Sabe-se comprovadamente que Jorge de Melo fora forçado a aceitar o bispado em troca da famosa e proveitosa Abadia de Alcobaça, pois esta a cobiçara a rainha D. Maria para seu filho Afonso, com cuja acomodação na vida muito se preocupou e para o qual, quando ainda não atingira os 8 anos de idade, já alcançara os bispados de Évora e de Viseu, um cardinalato, o arcebispado de Lisboa e o priorado do Mosteiro de Santa Cruz de Coimbra. De facto, embora titular também do bispado da Guarda, a abadia de Alcobaça representava honrarias especiais e benefícios de grande vulto. Abade perpétuo do mais rico convento do país seria, além de particularíssimo privilégio, segura garantia de um futuro tranquilo. Eram, na realidade, extraordinárias, no sentido mais exacto desta expressão, as benemerências dos abades daquele mosteiro cisterciense:
  • acumulavam os títulos, e correspondentes rendas e prerrogativas, de fronteiros-mores das suas terras e alfândegas do mar, de esmoleres-mores;
  • o direito, com seus criados, a aposentadoria por onde quer que se deslocassem, em tudo segundo se praticava com as pessoas reais; 
  • isenção de sisas e portagens; propriedade e rendimentos dos riquíssimos coutos anexos, etc, etc.

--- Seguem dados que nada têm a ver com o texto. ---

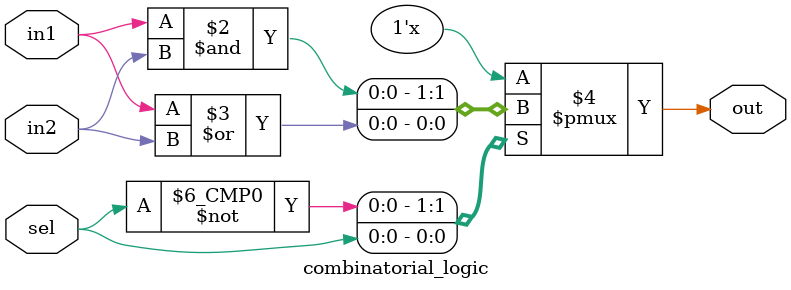
<source format=sv>
module combinatorial_logic (
    input  logic in1,
    input  logic in2,
    input  logic sel,
    output logic out
);
    // Combinatorial logic with mux
    always_comb begin
        case (sel)
            1'b0: out = in1 & in2;  // AND gate
            1'b1: out = in1 | in2;  // OR gate
        endcase
    end
endmodule

</source>
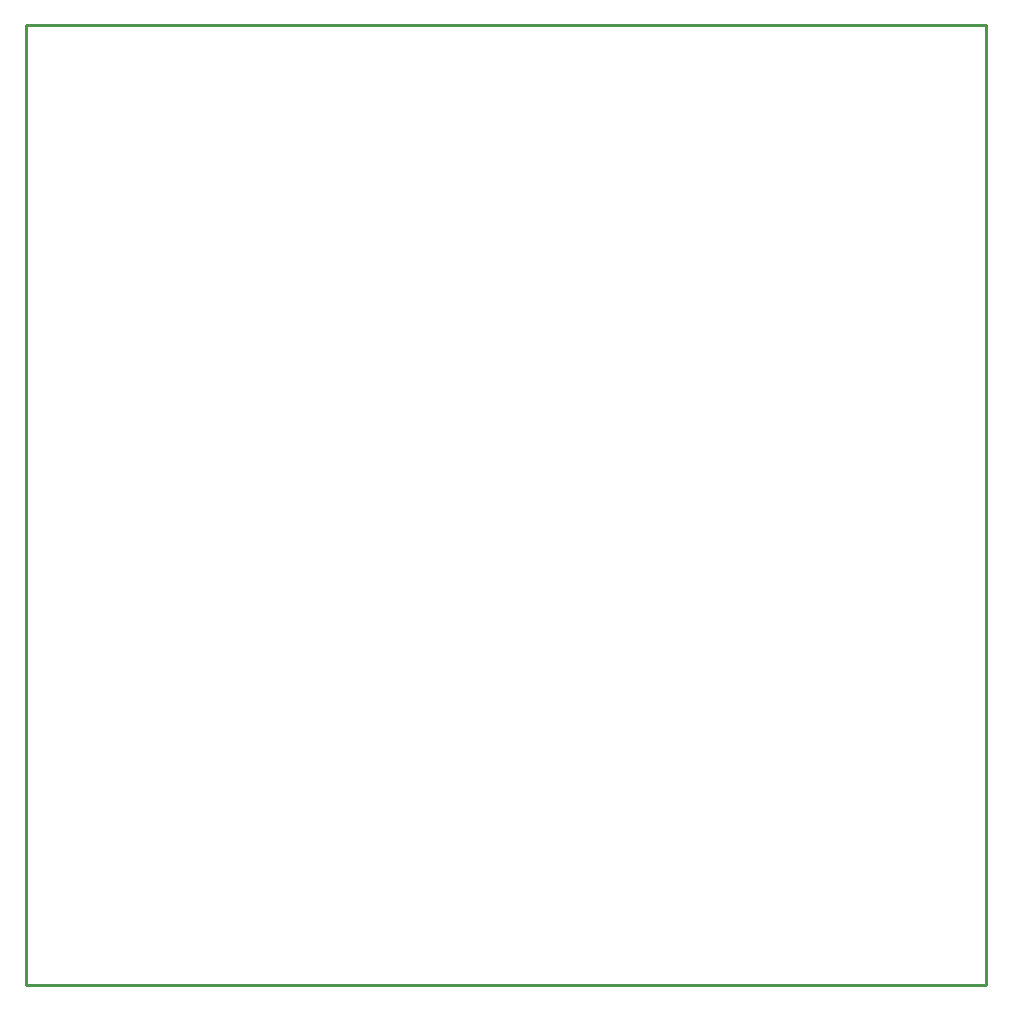
<source format=gko>
G04 Layer: BoardOutlineLayer*
G04 EasyEDA v6.5.48, 2025-03-13 20:33:32*
G04 94a380b5bd244f86828ecfb0a5ad460b,f9ecfe7abe46434aadffdc01d2bfd918,10*
G04 Gerber Generator version 0.2*
G04 Scale: 100 percent, Rotated: No, Reflected: No *
G04 Dimensions in millimeters *
G04 leading zeros omitted , absolute positions ,4 integer and 5 decimal *
%FSLAX45Y45*%
%MOMM*%

%ADD10C,0.2540*%
D10*
X0Y9817100D02*
G01*
X0Y9906000D01*
X8128000Y9906000D01*
X8128000Y1778000D01*
X1986534Y1778000D01*
X0Y1778000D01*
X0Y9817100D01*

%LPD*%
M02*

</source>
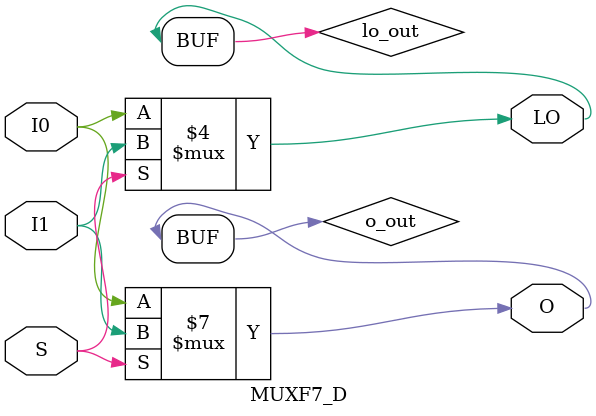
<source format=v>

/*

FUNCTION	: 2 to 1 Multiplexer for Carry Logic

*/

`timescale  100 ps / 10 ps


module MUXF7_D (LO, O, I0, I1, S);

    output LO, O;
    reg    o_out, lo_out;

    input  I0, I1, S;

    buf B1 (O, o_out);
    buf B2 (LO, lo_out);

	always @(I0 or I1 or S) begin
	    if (S)
		o_out <= I1;
	    else
		o_out <= I0;
	end

	always @(I0 or I1 or S) begin
	    if (S)
		lo_out <= I1;
	    else
		lo_out <= I0;
	end

    specify
	(I0 => O) = (0, 0);
	(I1 => O) = (0, 0);
	(S  => O) = (0, 0);
	(I0 => LO) = (0, 0);
	(I1 => LO) = (0, 0);
	(S  => LO) = (0, 0);
    endspecify

endmodule


</source>
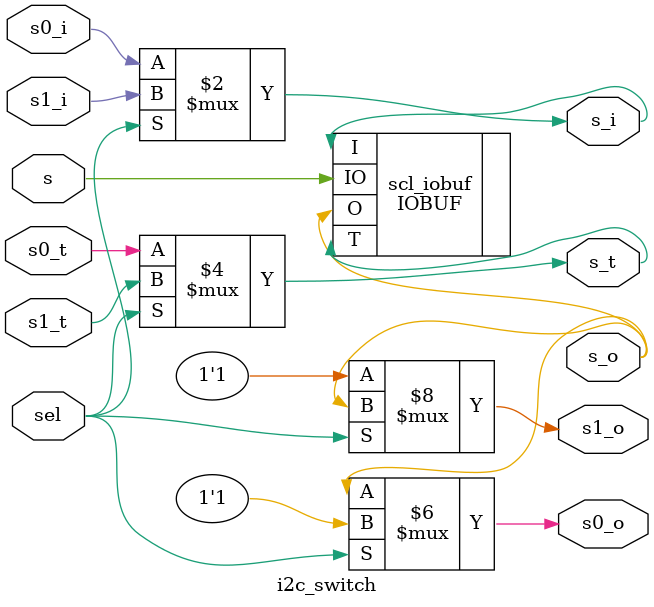
<source format=v>
`timescale 1ns / 1ps

module i2c_switch
(
    input  s0_i,
    output s0_o,
    input  s0_t,

    input  s1_i,
    output s1_o,
    input  s1_t,

    inout  s,
    
    // for debugging
    output s_o,
    output s_i,
    output s_t,
    
    input sel
);

    IOBUF scl_iobuf (.IO(s), .O(s_o), .I(s_i), .T(s_t));

    assign s_i = (sel == 1'b0) ? s0_i : s1_i;
    assign s_t = (sel == 1'b0) ? s0_t : s1_t;
    
    assign s0_o = (sel == 1'b0) ? s_o : 1'b1;
    assign s1_o = (sel == 1'b1) ? s_o : 1'b1;

endmodule

</source>
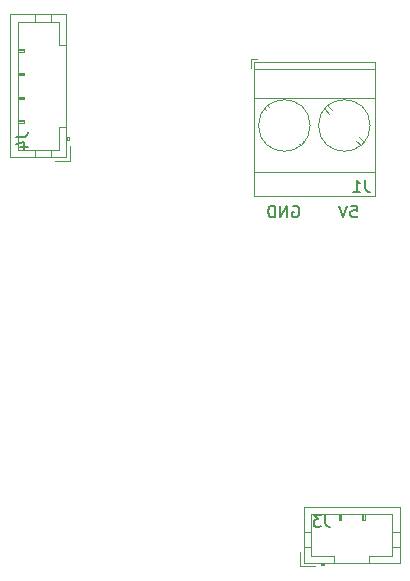
<source format=gbr>
G04 #@! TF.GenerationSoftware,KiCad,Pcbnew,(5.1.5)-3*
G04 #@! TF.CreationDate,2020-12-16T00:20:50-05:00*
G04 #@! TF.ProjectId,pov_ornament,706f765f-6f72-46e6-916d-656e742e6b69,rev?*
G04 #@! TF.SameCoordinates,Original*
G04 #@! TF.FileFunction,Legend,Bot*
G04 #@! TF.FilePolarity,Positive*
%FSLAX46Y46*%
G04 Gerber Fmt 4.6, Leading zero omitted, Abs format (unit mm)*
G04 Created by KiCad (PCBNEW (5.1.5)-3) date 2020-12-16 00:20:50*
%MOMM*%
%LPD*%
G04 APERTURE LIST*
%ADD10C,0.150000*%
%ADD11C,0.120000*%
G04 APERTURE END LIST*
D10*
X147011904Y-91000000D02*
X147107142Y-90952380D01*
X147250000Y-90952380D01*
X147392857Y-91000000D01*
X147488095Y-91095238D01*
X147535714Y-91190476D01*
X147583333Y-91380952D01*
X147583333Y-91523809D01*
X147535714Y-91714285D01*
X147488095Y-91809523D01*
X147392857Y-91904761D01*
X147250000Y-91952380D01*
X147154761Y-91952380D01*
X147011904Y-91904761D01*
X146964285Y-91857142D01*
X146964285Y-91523809D01*
X147154761Y-91523809D01*
X146535714Y-91952380D02*
X146535714Y-90952380D01*
X145964285Y-91952380D01*
X145964285Y-90952380D01*
X145488095Y-91952380D02*
X145488095Y-90952380D01*
X145250000Y-90952380D01*
X145107142Y-91000000D01*
X145011904Y-91095238D01*
X144964285Y-91190476D01*
X144916666Y-91380952D01*
X144916666Y-91523809D01*
X144964285Y-91714285D01*
X145011904Y-91809523D01*
X145107142Y-91904761D01*
X145250000Y-91952380D01*
X145488095Y-91952380D01*
X151940476Y-90952380D02*
X152416666Y-90952380D01*
X152464285Y-91428571D01*
X152416666Y-91380952D01*
X152321428Y-91333333D01*
X152083333Y-91333333D01*
X151988095Y-91380952D01*
X151940476Y-91428571D01*
X151892857Y-91523809D01*
X151892857Y-91761904D01*
X151940476Y-91857142D01*
X151988095Y-91904761D01*
X152083333Y-91952380D01*
X152321428Y-91952380D01*
X152416666Y-91904761D01*
X152464285Y-91857142D01*
X151607142Y-90952380D02*
X151273809Y-91952380D01*
X150940476Y-90952380D01*
D11*
X147940000Y-121210000D02*
X147940000Y-116490000D01*
X147940000Y-116490000D02*
X156060000Y-116490000D01*
X156060000Y-116490000D02*
X156060000Y-121210000D01*
X156060000Y-121210000D02*
X147940000Y-121210000D01*
X149700000Y-121210000D02*
X149700000Y-121410000D01*
X149700000Y-121410000D02*
X149400000Y-121410000D01*
X149400000Y-121410000D02*
X149400000Y-121210000D01*
X149700000Y-121310000D02*
X149400000Y-121310000D01*
X150500000Y-121210000D02*
X150500000Y-120600000D01*
X150500000Y-120600000D02*
X148550000Y-120600000D01*
X148550000Y-120600000D02*
X148550000Y-117100000D01*
X148550000Y-117100000D02*
X155450000Y-117100000D01*
X155450000Y-117100000D02*
X155450000Y-120600000D01*
X155450000Y-120600000D02*
X153500000Y-120600000D01*
X153500000Y-120600000D02*
X153500000Y-121210000D01*
X147940000Y-119900000D02*
X148550000Y-119900000D01*
X147940000Y-118600000D02*
X148550000Y-118600000D01*
X156060000Y-119900000D02*
X155450000Y-119900000D01*
X156060000Y-118600000D02*
X155450000Y-118600000D01*
X150900000Y-117100000D02*
X150900000Y-117600000D01*
X150900000Y-117600000D02*
X151100000Y-117600000D01*
X151100000Y-117600000D02*
X151100000Y-117100000D01*
X151000000Y-117100000D02*
X151000000Y-117600000D01*
X152900000Y-117100000D02*
X152900000Y-117600000D01*
X152900000Y-117600000D02*
X153100000Y-117600000D01*
X153100000Y-117600000D02*
X153100000Y-117100000D01*
X153000000Y-117100000D02*
X153000000Y-117600000D01*
X148890000Y-121510000D02*
X147640000Y-121510000D01*
X147640000Y-121510000D02*
X147640000Y-120260000D01*
X127835000Y-86885000D02*
X123115000Y-86885000D01*
X123115000Y-86885000D02*
X123115000Y-74765000D01*
X123115000Y-74765000D02*
X127835000Y-74765000D01*
X127835000Y-74765000D02*
X127835000Y-86885000D01*
X127835000Y-85125000D02*
X128035000Y-85125000D01*
X128035000Y-85125000D02*
X128035000Y-85425000D01*
X128035000Y-85425000D02*
X127835000Y-85425000D01*
X127935000Y-85125000D02*
X127935000Y-85425000D01*
X127835000Y-84325000D02*
X127225000Y-84325000D01*
X127225000Y-84325000D02*
X127225000Y-86275000D01*
X127225000Y-86275000D02*
X123725000Y-86275000D01*
X123725000Y-86275000D02*
X123725000Y-75375000D01*
X123725000Y-75375000D02*
X127225000Y-75375000D01*
X127225000Y-75375000D02*
X127225000Y-77325000D01*
X127225000Y-77325000D02*
X127835000Y-77325000D01*
X126525000Y-86885000D02*
X126525000Y-86275000D01*
X125225000Y-86885000D02*
X125225000Y-86275000D01*
X126525000Y-74765000D02*
X126525000Y-75375000D01*
X125225000Y-74765000D02*
X125225000Y-75375000D01*
X123725000Y-83925000D02*
X124225000Y-83925000D01*
X124225000Y-83925000D02*
X124225000Y-83725000D01*
X124225000Y-83725000D02*
X123725000Y-83725000D01*
X123725000Y-83825000D02*
X124225000Y-83825000D01*
X123725000Y-81925000D02*
X124225000Y-81925000D01*
X124225000Y-81925000D02*
X124225000Y-81725000D01*
X124225000Y-81725000D02*
X123725000Y-81725000D01*
X123725000Y-81825000D02*
X124225000Y-81825000D01*
X123725000Y-79925000D02*
X124225000Y-79925000D01*
X124225000Y-79925000D02*
X124225000Y-79725000D01*
X124225000Y-79725000D02*
X123725000Y-79725000D01*
X123725000Y-79825000D02*
X124225000Y-79825000D01*
X123725000Y-77925000D02*
X124225000Y-77925000D01*
X124225000Y-77925000D02*
X124225000Y-77725000D01*
X124225000Y-77725000D02*
X123725000Y-77725000D01*
X123725000Y-77825000D02*
X124225000Y-77825000D01*
X128135000Y-85935000D02*
X128135000Y-87185000D01*
X128135000Y-87185000D02*
X126885000Y-87185000D01*
X148480000Y-84175000D02*
G75*
G03X148480000Y-84175000I-2180000J0D01*
G01*
X153560000Y-84175000D02*
G75*
G03X153560000Y-84175000I-2180000J0D01*
G01*
X143700000Y-79375000D02*
X153980000Y-79375000D01*
X143700000Y-81875000D02*
X153980000Y-81875000D01*
X143700000Y-88075000D02*
X153980000Y-88075000D01*
X143700000Y-90135000D02*
X153980000Y-90135000D01*
X143700000Y-78815000D02*
X153980000Y-78815000D01*
X143700000Y-90135000D02*
X143700000Y-78815000D01*
X153980000Y-90135000D02*
X153980000Y-78815000D01*
X147954000Y-85563000D02*
X147847000Y-85456000D01*
X145018000Y-82628000D02*
X144912000Y-82521000D01*
X147688000Y-85829000D02*
X147581000Y-85722000D01*
X144752000Y-82894000D02*
X144646000Y-82787000D01*
X153034000Y-85563000D02*
X152639000Y-85167000D01*
X150373000Y-82901000D02*
X149993000Y-82521000D01*
X152768000Y-85829000D02*
X152388000Y-85449000D01*
X150122000Y-83183000D02*
X149727000Y-82787000D01*
X143460000Y-79315000D02*
X143460000Y-78575000D01*
X143460000Y-78575000D02*
X143960000Y-78575000D01*
D10*
X149783333Y-117152380D02*
X149783333Y-117866666D01*
X149830952Y-118009523D01*
X149926190Y-118104761D01*
X150069047Y-118152380D01*
X150164285Y-118152380D01*
X149402380Y-117152380D02*
X148783333Y-117152380D01*
X149116666Y-117533333D01*
X148973809Y-117533333D01*
X148878571Y-117580952D01*
X148830952Y-117628571D01*
X148783333Y-117723809D01*
X148783333Y-117961904D01*
X148830952Y-118057142D01*
X148878571Y-118104761D01*
X148973809Y-118152380D01*
X149259523Y-118152380D01*
X149354761Y-118104761D01*
X149402380Y-118057142D01*
X123602380Y-85116666D02*
X124316666Y-85116666D01*
X124459523Y-85069047D01*
X124554761Y-84973809D01*
X124602380Y-84830952D01*
X124602380Y-84735714D01*
X123935714Y-86021428D02*
X124602380Y-86021428D01*
X123554761Y-85783333D02*
X124269047Y-85545238D01*
X124269047Y-86164285D01*
X153133333Y-88777380D02*
X153133333Y-89491666D01*
X153180952Y-89634523D01*
X153276190Y-89729761D01*
X153419047Y-89777380D01*
X153514285Y-89777380D01*
X152133333Y-89777380D02*
X152704761Y-89777380D01*
X152419047Y-89777380D02*
X152419047Y-88777380D01*
X152514285Y-88920238D01*
X152609523Y-89015476D01*
X152704761Y-89063095D01*
M02*

</source>
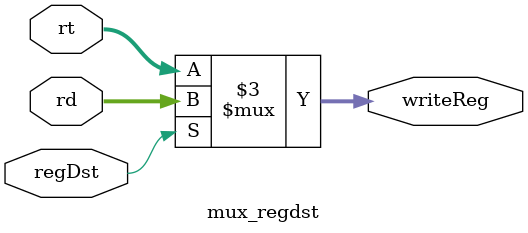
<source format=v>
module mux_regdst(rt,       // campo rt da instrução (bits [20..16])
    rd,       // campo rd da instrução (bits [15..11])
	 regDst,   // sinal de controle
    writeReg  // registrador destino
);
	input [4:0] rt; 
	input [4:0] rd;
	input regDst;
	output reg [4:0] writeReg;

   always @(*) begin
        if (regDst)
            writeReg = rd;
        else
            writeReg = rt;
    end

endmodule
</source>
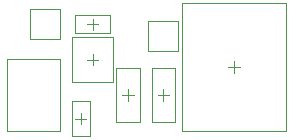
<source format=gbr>
G04*
G04 #@! TF.GenerationSoftware,Altium Limited,Altium Designer,25.8.1 (18)*
G04*
G04 Layer_Color=32768*
%FSLAX25Y25*%
%MOIN*%
G70*
G04*
G04 #@! TF.SameCoordinates,B1D4E9D2-DA07-4CAB-BB94-732616643687*
G04*
G04*
G04 #@! TF.FilePolarity,Positive*
G04*
G01*
G75*
%ADD29C,0.00394*%
%ADD30C,0.00300*%
%ADD31C,0.00197*%
D29*
X318898Y369587D02*
Y373524D01*
X316929Y371555D02*
X320866D01*
X269783Y385827D02*
X273524D01*
X271654Y383957D02*
Y387697D01*
X295276Y360236D02*
Y364173D01*
X293307Y362205D02*
X297244D01*
X283465Y360236D02*
Y364173D01*
X281496Y362205D02*
X285433D01*
X267717Y352461D02*
Y356201D01*
X265846Y354331D02*
X269587D01*
X269685Y374016D02*
X273622D01*
X271654Y372047D02*
Y375984D01*
D30*
X290276Y376890D02*
Y386890D01*
Y376890D02*
X300276D01*
Y386890D01*
X295276D02*
X300276D01*
X290276D02*
X295276D01*
X250905Y390827D02*
X260906D01*
X250905Y380827D02*
Y390827D01*
Y380827D02*
X260906D01*
Y385827D01*
Y390827D01*
D31*
X243228Y350236D02*
X260709D01*
Y374173D01*
X243228D02*
X260709D01*
X243228Y350236D02*
Y374173D01*
X301575Y392815D02*
X336221D01*
X301575Y350295D02*
X336221D01*
Y392815D01*
X301575Y350295D02*
Y392815D01*
X265748Y382874D02*
Y388779D01*
Y382874D02*
X277559D01*
X265748Y388779D02*
X277559D01*
Y382874D02*
Y388779D01*
X291339Y371260D02*
X299213D01*
X291339Y353150D02*
X299213D01*
Y371260D01*
X291339Y353150D02*
Y371260D01*
X279528D02*
X287402D01*
X279528Y353150D02*
X287402D01*
Y371260D01*
X279528Y353150D02*
Y371260D01*
X264764Y348425D02*
X270669D01*
Y360236D01*
X264764Y348425D02*
Y360236D01*
X270669D01*
X278543Y366437D02*
Y381594D01*
X264764Y366437D02*
Y381594D01*
X278543D01*
X264764Y366437D02*
X278543D01*
M02*

</source>
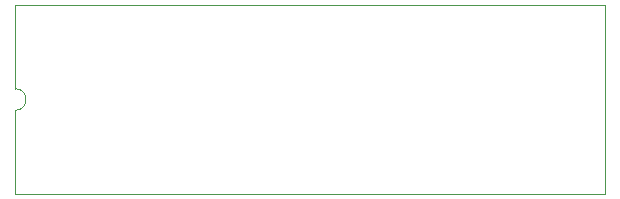
<source format=gbr>
%TF.GenerationSoftware,KiCad,Pcbnew,(5.1.6)-1*%
%TF.CreationDate,2021-05-26T00:29:26+02:00*%
%TF.ProjectId,STMega32,53544d65-6761-4333-922e-6b696361645f,rev?*%
%TF.SameCoordinates,Original*%
%TF.FileFunction,Profile,NP*%
%FSLAX46Y46*%
G04 Gerber Fmt 4.6, Leading zero omitted, Abs format (unit mm)*
G04 Created by KiCad (PCBNEW (5.1.6)-1) date 2021-05-26 00:29:26*
%MOMM*%
%LPD*%
G01*
G04 APERTURE LIST*
%TA.AperFunction,Profile*%
%ADD10C,0.050000*%
%TD*%
G04 APERTURE END LIST*
D10*
X125000000Y-108000000D02*
X125000000Y-100925000D01*
X125000000Y-100925000D02*
G75*
G03*
X125000000Y-99075000I0J925000D01*
G01*
X174950000Y-92000000D02*
X125000000Y-92000000D01*
X174950000Y-108000000D02*
X174950000Y-92000000D01*
X125000000Y-108000000D02*
X174950000Y-108000000D01*
X125000000Y-92000000D02*
X125000000Y-99075000D01*
M02*

</source>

Por tudo isto e pela ilustração, prestígio e respeitabilidade eclesiástica e social do cargo, muito bem instalado se sentiria nele Jorge de Melo desde o momento em que o seu protector Jorge da Costa, cardeal de Alpedrinha e bispo de Frassati, assim o houvera por bem e o determinara em Roma no ano de 1505 ao renunciar, ofendido que estava pela desfeita de el-rei João II que aceitara a eleição de frei João Claro na sucessão alcobacense de frei Isidoro de Portalegre. Manifestara o cardeal particular estima por Jorge de Melo, que entretanto em Roma se passeava sem alarde, fidalgo nobilíssimo dos deste apelido, o qual assistia na cidade pontifícia como filho segundo para se acomodar pelo eclesiástico, provavelmente à espera de uma oportunidade.
Seu nome secular era Simão, filho de Garcia de Melo, alcaide-mor de Serpa, e de D. Filipa Pereira da Silva e teve como irmãos Jorge de Melo, monteiro-mor que foi de D. João III, Henrique de Melo, o primogénito, alcaide-mor na sucessão do título paterno, sobrinho do alcaide-mor de Olivença Martim Afonso de Melo, senhor de Ferreira, origem da Casa dos Duques de Cadaval. Do seu protector de Roma, teria provavelmente Simão de Melo retirado e aproveitado o primeiro antropónimo, talvez, quem sabe?, como demonstração de admiração e reconhecimento.
Retomemos, porém, a sequência biográfica para afirmarmos a convicção, aliás subscrita por diversos autores de que Jorge de Melo se recusara a entrar na cidade da Guarda, espírito atrabiliário que era e sempre mal disposto, relata Fortunato de Almeida, certamente mais violento que melancólico, para demonstrar a sua contrariedade pela imposta nomeação prelatícia, e nessa sua disposição se fundamentará a intencional ausência para lugares distantes, os mais distantes, da diocese, primeiro, segundo se crê, para Abrantes e pouco depois para Portalegre, em definitivo». In Ibn Maruán, Manuel Inácio Pestana, Revista Cultural do Concelho de Marvão, Coordenação de Jorge Oliveira, nº 4, 1994.